#### [PROBLEM DETAILS]
Of the material below, only the lines from the line containing "Figure 1. An" down to the line containing "Figure 9. Prokaryotic" belong in the answer, written out exactly.
++++ MATERIAL PROVIDED ++++
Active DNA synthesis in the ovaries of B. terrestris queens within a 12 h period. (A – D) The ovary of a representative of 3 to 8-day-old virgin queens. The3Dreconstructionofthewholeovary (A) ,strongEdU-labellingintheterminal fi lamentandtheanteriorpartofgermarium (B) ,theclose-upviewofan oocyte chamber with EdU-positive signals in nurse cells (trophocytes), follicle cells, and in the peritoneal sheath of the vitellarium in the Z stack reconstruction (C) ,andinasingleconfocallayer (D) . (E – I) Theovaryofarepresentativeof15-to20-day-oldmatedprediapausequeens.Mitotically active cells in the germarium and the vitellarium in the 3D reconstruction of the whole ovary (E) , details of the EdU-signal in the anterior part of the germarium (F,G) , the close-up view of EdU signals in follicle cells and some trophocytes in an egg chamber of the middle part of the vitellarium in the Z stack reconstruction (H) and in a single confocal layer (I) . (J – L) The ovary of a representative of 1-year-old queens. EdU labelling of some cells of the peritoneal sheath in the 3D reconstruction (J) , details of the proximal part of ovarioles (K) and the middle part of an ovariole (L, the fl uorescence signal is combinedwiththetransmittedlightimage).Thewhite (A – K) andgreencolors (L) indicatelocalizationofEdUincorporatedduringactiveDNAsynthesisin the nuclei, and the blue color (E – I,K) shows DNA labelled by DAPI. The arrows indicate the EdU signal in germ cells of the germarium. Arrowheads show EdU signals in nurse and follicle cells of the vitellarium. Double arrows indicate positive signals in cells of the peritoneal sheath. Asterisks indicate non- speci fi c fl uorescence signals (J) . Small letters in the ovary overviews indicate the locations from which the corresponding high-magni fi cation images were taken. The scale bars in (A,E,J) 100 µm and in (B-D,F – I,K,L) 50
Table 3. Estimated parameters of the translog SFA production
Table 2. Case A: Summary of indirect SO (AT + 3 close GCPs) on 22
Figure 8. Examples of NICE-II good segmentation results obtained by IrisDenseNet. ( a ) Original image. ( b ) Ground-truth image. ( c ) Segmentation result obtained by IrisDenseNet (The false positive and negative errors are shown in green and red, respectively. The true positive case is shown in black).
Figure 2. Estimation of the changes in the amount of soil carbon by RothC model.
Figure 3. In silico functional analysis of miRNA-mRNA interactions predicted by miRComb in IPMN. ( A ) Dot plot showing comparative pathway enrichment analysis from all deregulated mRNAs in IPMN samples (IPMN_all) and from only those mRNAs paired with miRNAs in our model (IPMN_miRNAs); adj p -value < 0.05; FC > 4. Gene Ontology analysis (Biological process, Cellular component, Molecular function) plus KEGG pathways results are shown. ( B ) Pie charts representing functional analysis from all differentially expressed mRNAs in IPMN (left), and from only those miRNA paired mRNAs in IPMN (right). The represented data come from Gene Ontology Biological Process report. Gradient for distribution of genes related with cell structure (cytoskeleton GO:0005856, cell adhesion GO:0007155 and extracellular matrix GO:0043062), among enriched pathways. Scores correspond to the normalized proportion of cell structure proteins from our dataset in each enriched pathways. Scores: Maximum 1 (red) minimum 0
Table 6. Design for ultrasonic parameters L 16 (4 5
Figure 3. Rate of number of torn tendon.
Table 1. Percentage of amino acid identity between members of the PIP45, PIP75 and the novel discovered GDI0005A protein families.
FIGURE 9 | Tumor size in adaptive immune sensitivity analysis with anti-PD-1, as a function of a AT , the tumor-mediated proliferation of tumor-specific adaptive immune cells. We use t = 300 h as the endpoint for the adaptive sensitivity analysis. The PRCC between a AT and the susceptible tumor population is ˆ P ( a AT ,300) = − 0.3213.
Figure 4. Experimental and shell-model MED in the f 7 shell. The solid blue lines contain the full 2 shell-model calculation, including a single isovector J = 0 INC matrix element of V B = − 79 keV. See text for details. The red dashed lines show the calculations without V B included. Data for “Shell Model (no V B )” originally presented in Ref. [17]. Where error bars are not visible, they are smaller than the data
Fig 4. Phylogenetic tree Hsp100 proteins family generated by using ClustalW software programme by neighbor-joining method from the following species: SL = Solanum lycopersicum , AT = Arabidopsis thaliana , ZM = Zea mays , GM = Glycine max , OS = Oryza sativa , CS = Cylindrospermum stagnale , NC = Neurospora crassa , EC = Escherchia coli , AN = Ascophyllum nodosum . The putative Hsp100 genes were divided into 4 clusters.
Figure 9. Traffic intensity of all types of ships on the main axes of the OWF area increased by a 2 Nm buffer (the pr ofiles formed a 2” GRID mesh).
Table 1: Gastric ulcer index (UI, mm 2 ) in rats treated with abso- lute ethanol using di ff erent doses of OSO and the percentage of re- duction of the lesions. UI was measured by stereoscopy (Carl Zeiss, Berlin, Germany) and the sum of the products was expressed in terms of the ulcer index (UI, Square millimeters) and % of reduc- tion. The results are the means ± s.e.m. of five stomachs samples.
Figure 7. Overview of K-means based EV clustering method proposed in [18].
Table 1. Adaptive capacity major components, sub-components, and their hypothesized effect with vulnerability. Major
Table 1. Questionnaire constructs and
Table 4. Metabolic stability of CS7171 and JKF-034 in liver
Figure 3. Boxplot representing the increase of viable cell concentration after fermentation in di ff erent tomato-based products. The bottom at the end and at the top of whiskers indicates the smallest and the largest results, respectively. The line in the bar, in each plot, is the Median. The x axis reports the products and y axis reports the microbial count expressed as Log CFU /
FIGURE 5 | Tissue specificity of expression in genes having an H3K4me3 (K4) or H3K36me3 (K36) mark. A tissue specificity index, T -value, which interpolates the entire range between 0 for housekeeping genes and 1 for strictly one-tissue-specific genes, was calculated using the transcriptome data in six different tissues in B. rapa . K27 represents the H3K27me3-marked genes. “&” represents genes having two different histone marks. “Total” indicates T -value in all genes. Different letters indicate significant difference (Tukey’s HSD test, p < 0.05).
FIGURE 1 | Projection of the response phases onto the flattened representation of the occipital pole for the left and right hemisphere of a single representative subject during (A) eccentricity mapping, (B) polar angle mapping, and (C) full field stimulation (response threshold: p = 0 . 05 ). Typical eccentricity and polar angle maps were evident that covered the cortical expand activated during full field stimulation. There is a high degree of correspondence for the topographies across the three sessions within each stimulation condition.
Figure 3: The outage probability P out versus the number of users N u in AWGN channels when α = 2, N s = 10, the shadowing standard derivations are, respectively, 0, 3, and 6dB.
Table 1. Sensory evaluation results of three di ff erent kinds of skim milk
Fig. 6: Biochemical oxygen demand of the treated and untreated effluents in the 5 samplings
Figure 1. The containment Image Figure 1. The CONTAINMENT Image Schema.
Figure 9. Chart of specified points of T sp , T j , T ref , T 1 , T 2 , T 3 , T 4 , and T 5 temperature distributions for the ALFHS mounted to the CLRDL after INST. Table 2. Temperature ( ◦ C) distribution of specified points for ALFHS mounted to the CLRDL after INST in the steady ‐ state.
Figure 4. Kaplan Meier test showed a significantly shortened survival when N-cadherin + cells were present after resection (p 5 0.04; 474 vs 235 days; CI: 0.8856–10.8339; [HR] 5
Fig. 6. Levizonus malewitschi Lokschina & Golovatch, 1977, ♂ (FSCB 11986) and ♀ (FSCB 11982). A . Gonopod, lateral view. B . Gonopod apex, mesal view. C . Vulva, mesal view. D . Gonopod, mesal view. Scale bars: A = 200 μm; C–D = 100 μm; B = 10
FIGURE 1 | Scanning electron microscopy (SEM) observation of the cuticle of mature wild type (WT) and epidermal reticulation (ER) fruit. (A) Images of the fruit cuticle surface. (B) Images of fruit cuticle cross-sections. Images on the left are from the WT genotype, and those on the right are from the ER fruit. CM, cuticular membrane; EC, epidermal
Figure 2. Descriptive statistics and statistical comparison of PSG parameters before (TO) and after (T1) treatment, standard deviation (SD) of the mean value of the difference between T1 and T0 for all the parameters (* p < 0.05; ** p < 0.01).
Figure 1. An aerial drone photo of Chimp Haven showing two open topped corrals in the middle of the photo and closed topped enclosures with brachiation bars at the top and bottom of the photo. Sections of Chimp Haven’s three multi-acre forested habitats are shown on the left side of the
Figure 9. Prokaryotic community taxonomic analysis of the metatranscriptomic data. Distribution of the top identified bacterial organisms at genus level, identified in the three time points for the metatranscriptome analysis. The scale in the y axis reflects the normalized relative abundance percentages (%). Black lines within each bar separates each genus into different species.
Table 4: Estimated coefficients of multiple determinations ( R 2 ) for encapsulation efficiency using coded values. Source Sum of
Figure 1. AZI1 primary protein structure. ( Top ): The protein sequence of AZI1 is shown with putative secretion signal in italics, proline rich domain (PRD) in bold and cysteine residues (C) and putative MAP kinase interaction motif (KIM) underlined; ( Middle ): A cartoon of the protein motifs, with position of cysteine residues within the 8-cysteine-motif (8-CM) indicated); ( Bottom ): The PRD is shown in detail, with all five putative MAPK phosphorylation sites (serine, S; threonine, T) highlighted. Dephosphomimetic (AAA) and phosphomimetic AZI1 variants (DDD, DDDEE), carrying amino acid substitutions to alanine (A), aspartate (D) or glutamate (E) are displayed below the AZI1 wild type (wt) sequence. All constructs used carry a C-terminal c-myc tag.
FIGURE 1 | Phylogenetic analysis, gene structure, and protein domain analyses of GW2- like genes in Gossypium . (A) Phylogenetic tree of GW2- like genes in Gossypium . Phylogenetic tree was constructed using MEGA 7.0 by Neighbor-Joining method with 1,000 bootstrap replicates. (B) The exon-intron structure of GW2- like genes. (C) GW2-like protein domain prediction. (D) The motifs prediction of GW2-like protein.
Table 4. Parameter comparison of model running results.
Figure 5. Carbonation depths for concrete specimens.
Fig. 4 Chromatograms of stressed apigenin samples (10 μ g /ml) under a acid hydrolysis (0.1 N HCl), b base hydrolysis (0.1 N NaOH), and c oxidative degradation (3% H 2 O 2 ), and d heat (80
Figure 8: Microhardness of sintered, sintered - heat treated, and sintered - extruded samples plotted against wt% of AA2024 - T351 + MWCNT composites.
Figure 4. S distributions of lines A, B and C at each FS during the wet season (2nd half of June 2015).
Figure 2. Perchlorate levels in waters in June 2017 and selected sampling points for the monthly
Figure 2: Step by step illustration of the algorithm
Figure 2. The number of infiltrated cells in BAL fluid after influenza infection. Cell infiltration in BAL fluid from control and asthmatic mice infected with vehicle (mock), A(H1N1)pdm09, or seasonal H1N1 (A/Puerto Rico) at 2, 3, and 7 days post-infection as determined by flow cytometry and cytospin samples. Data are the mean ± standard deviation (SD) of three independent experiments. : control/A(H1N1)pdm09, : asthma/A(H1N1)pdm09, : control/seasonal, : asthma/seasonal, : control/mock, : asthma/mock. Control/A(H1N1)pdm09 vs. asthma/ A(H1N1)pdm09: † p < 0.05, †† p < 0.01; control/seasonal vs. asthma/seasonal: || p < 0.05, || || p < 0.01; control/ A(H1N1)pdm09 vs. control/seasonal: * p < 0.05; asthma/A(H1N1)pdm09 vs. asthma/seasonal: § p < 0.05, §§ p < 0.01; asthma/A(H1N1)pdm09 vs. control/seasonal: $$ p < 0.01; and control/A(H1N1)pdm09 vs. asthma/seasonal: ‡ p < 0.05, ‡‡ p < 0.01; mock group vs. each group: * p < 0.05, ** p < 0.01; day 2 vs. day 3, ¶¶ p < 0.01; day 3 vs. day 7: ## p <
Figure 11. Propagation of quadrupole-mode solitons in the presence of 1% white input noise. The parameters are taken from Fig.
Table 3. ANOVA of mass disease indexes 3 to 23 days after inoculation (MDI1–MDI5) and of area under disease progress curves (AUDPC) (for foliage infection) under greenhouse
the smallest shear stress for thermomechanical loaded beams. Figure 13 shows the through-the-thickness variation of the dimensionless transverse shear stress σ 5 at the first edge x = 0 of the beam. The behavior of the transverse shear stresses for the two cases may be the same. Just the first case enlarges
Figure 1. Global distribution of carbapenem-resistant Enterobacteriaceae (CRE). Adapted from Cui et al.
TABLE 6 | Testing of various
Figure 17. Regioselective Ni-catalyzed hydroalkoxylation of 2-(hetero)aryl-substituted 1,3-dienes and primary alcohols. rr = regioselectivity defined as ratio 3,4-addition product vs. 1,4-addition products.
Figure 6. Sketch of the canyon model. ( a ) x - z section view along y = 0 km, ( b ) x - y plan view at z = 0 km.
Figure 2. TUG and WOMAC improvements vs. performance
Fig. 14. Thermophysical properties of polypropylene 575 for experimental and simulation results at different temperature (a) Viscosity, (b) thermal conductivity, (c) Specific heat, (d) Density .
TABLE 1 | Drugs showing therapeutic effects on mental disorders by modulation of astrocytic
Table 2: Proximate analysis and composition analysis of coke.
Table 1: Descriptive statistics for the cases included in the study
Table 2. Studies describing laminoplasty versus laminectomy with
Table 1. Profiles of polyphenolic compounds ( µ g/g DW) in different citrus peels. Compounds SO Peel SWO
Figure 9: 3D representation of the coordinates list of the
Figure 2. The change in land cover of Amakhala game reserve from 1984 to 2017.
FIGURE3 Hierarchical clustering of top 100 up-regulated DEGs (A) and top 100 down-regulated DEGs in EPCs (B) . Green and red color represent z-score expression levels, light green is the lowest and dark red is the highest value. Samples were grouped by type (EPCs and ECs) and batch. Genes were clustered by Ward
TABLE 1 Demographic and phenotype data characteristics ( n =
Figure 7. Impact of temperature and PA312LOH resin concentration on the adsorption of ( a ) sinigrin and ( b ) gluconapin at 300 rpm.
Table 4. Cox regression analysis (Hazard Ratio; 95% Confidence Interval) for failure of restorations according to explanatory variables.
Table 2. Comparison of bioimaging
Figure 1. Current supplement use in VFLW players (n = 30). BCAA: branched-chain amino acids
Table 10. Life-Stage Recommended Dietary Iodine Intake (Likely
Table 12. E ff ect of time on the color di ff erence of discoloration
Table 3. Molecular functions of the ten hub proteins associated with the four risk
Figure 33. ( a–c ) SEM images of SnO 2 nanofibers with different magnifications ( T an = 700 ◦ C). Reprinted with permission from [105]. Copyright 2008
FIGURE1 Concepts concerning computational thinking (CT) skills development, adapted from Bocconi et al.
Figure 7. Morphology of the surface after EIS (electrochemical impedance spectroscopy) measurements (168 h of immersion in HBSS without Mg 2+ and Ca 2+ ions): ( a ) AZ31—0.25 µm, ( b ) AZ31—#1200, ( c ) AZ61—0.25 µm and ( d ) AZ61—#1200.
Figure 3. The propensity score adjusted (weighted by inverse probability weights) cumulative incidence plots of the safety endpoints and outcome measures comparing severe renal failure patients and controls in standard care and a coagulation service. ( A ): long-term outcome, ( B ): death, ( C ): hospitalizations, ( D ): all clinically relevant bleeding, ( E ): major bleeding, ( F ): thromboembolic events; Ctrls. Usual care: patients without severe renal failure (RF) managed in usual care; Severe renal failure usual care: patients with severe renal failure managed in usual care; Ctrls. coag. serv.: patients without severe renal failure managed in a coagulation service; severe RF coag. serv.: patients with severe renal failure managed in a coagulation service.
++++
#### [RESULT FOR THIS EXERCISE]
Figure 1. An aerial drone photo of Chimp Haven showing two open topped corrals in the middle of the photo and closed topped enclosures with brachiation bars at the top and bottom of the photo. Sections of Chimp Haven’s three multi-acre forested habitats are shown on the left side of the
Figure 9. Prokaryotic community taxonomic analysis of the metatranscriptomic data. Distribution of the top identified bacterial organisms at genus level, identified in the three time points for the metatranscriptome analysis. The scale in the y axis reflects the normalized relative abundance percentages (%). Black lines within each bar separates each genus into different species.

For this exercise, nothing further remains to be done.